Key terms of the agreement include:
— Bellin will hire all of the existing DCHS employees, including physician employees and management, at the existing terms and conditions of employment. Bellin also will recognize each collective bargaining agent and take over existing collective bargaining agreements.
— Bellin will appoint an initial 11-member board of directors, of which five will be Dickinson County residents and two will be hospital medical staff. The initial local directors will be nominated by the current DCHS Board of Trustees.
— Bellin will operate the facility as a licensed hospital, either as a general acute care hospital or as a critical access hospital, for at least five years. It will remain a non-profit, tax-exempt hospital and will provide charity care as required by a tax-exempt hospital, accepting Medicare and Medicaid patients and all other patients regardless of their ability to pay. Bellin will do an assessment of the community’s health needs as required by tax-exempt hospitals and will provide a plan on how to meet those community needs.
— Essentially, all of the purchase price will be used to pay the hospital’s long-term debt and unfunded pension liabilities. That total figure has been reported by the hospital’s legal counsel at an estimated $61.3 million, though hospital officials say the agreement is a fluid process with a number of “moving targets.” The dollar amounts are subject to adjustments.
Bellin signed an agreement March 9 to provide DCHS an emergency line of credit of up to $8 million to meet short-term cash needs. Bellin, then, is subsidizing DCHS leading up to the closing date. Bellin representative Amy Dettman has been named chief restructuring officer to oversee the transition of DCHS to Bellin.
DCHS has more than 90 active physicians and operates as a Michigan municipal health facility corporation under Public Act 230. As such, it receives no direct county appropriations or taxpayer support and has been self-sustaining since moving to its U.S. 2 facility in 1996. DCHS has more than doubled its staff and patient utilization over the past 20 years, according to John Schon, CEO-administrator.
Hospital officials reported a $10 million decline in revenues in 2017, largely linked to standards for Medicare, Medicaid and other government reimbursements, as well as poor levels of reimbursement from Blue Cross Blue Shield.
The proposed new entity, Bellin-DCHS, would fall under the umbrella of Bellin Health System, which includes Bellin Hospital, an acute care, 167-bed, multi-specialty hospital in Green Bay.

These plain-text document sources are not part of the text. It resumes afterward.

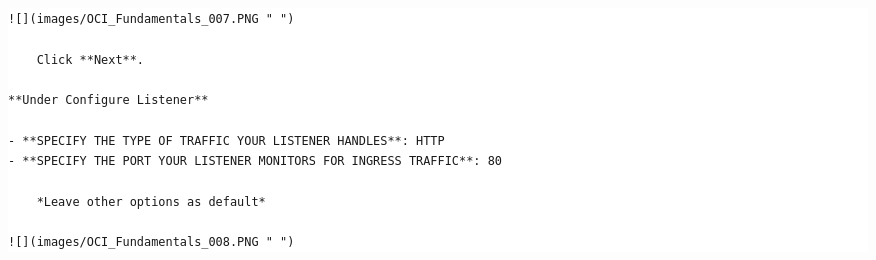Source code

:     ![](images/OCI_Fundamentals_007.PNG " ")

        Click **Next**.

    **Under Configure Listener**

    - **SPECIFY THE TYPE OF TRAFFIC YOUR LISTENER HANDLES**: HTTP
    - **SPECIFY THE PORT YOUR LISTENER MONITORS FOR INGRESS TRAFFIC**: 80

        *Leave other options as default*

    ![](images/OCI_Fundamentals_008.PNG " ")
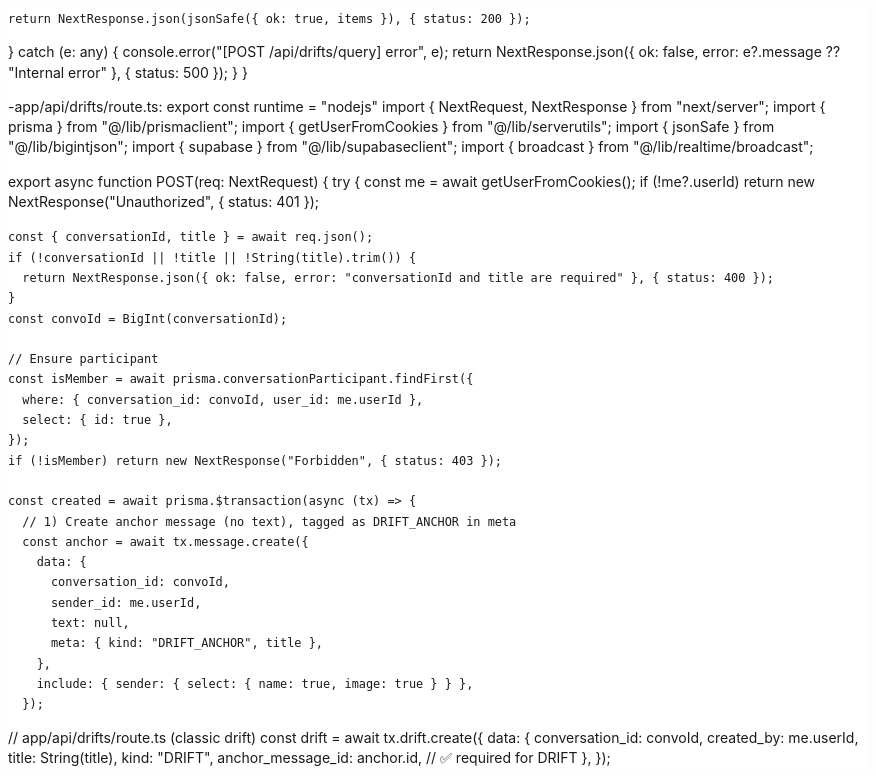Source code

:     return NextResponse.json(jsonSafe({ ok: true, items }), { status: 200 });
  } catch (e: any) {
    console.error("[POST /api/drifts/query] error", e);
    return NextResponse.json({ ok: false, error: e?.message ?? "Internal error" }, { status: 500 });
  }
}


-app/api/drifts/route.ts: export const runtime = "nodejs"
import { NextRequest, NextResponse } from "next/server";
import { prisma } from "@/lib/prismaclient";
import { getUserFromCookies } from "@/lib/serverutils";
import { jsonSafe } from "@/lib/bigintjson";
import { supabase } from "@/lib/supabaseclient";
import { broadcast } from "@/lib/realtime/broadcast";

export async function POST(req: NextRequest) {
  try {
    const me = await getUserFromCookies();
    if (!me?.userId) return new NextResponse("Unauthorized", { status: 401 });

    const { conversationId, title } = await req.json();
    if (!conversationId || !title || !String(title).trim()) {
      return NextResponse.json({ ok: false, error: "conversationId and title are required" }, { status: 400 });
    }
    const convoId = BigInt(conversationId);

    // Ensure participant
    const isMember = await prisma.conversationParticipant.findFirst({
      where: { conversation_id: convoId, user_id: me.userId },
      select: { id: true },
    });
    if (!isMember) return new NextResponse("Forbidden", { status: 403 });

    const created = await prisma.$transaction(async (tx) => {
      // 1) Create anchor message (no text), tagged as DRIFT_ANCHOR in meta
      const anchor = await tx.message.create({
        data: {
          conversation_id: convoId,
          sender_id: me.userId,
          text: null,
          meta: { kind: "DRIFT_ANCHOR", title },
        },
        include: { sender: { select: { name: true, image: true } } },
      });

 // app/api/drifts/route.ts (classic drift)
const drift = await tx.drift.create({
  data: {
    conversation_id:   convoId,
    created_by:        me.userId,
    title:             String(title),
    kind:              "DRIFT",
    anchor_message_id: anchor.id, // ✅ required for DRIFT
  },
});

Bellin-DCHS would be a sub-entity of the Bellin system, with its board of directors answering to the Bellin board. This is similar to the structure for other Bellin sub-entities, such as Bellin Psychiatric Center in Allouez, Wis., and Bellin College of Nursing in Bellevue, Wis.
Bellin has worked collaboratively with DCHS for about 35 years, starting with cardiology services. “We know each other and that’s a huge benefit,” Bellin president-CEO George Kerwin said when the planned acquisition was announced.
Locally, Bellin operates a health clinic on Woodward Avenue on property that once hosted the original Dickinson County Memorial Hospital, which opened in 1951.
DCHS purchased the U.S. 2 property that now has the hospital and related clinics in 1994 for $700,000. In exchange for approving DCHS’s request to seek revenue bonds for construction of the new hospital, the county required it be deeded the property. DCHS also paid off the outstanding $500,000 balance of general obligation bonds on the former hospital.
Under the 1994 deed, the county agreed to lease the 27-acre U.S. 2 parcel to DCHS for a century, at the nominal rent of $1 per year. The county now has the U.S. 2 property in escrow to allow a transfer to Bellin once a final agreement is reached.
Construction of the U.S. 2 hospital was financed by selling $30 million in revenue bonds. DCHS, at various times, has since taken on further debt and refinancing.
To accommodate the hearing, Monday’s regular county board meeting has been moved to 5 p.m. in the circuit courtroom, an hour earlier than the normal start time.